▸ Exercise brief:
Once the line containing "creencias espirituales dentro" is found in the entries below, restate it and each following line word for word, stopping after the line containing "clubs nautiques, casino...".

□ □ □

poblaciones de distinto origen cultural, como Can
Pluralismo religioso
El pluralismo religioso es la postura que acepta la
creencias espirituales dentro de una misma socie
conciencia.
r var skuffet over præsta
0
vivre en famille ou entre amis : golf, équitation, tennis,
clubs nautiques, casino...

□ □ □

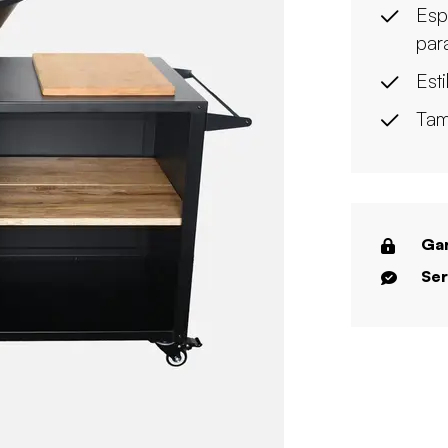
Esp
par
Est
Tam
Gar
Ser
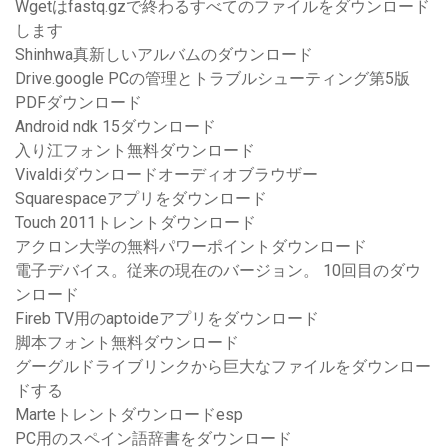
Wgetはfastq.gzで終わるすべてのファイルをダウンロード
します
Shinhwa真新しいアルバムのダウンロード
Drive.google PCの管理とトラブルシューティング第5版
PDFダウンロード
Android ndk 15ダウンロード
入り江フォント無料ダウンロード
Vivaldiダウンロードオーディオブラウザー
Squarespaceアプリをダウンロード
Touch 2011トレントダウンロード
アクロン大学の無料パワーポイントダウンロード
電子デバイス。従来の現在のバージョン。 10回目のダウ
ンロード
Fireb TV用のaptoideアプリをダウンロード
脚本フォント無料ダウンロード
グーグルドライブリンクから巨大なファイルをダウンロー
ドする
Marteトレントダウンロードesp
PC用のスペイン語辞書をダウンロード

□ □ □

▸ Answer to this task:
creencias espirituales dentro de una misma socie
conciencia.
r var skuffet over præsta
0
vivre en famille ou entre amis : golf, équitation, tennis,
clubs nautiques, casino...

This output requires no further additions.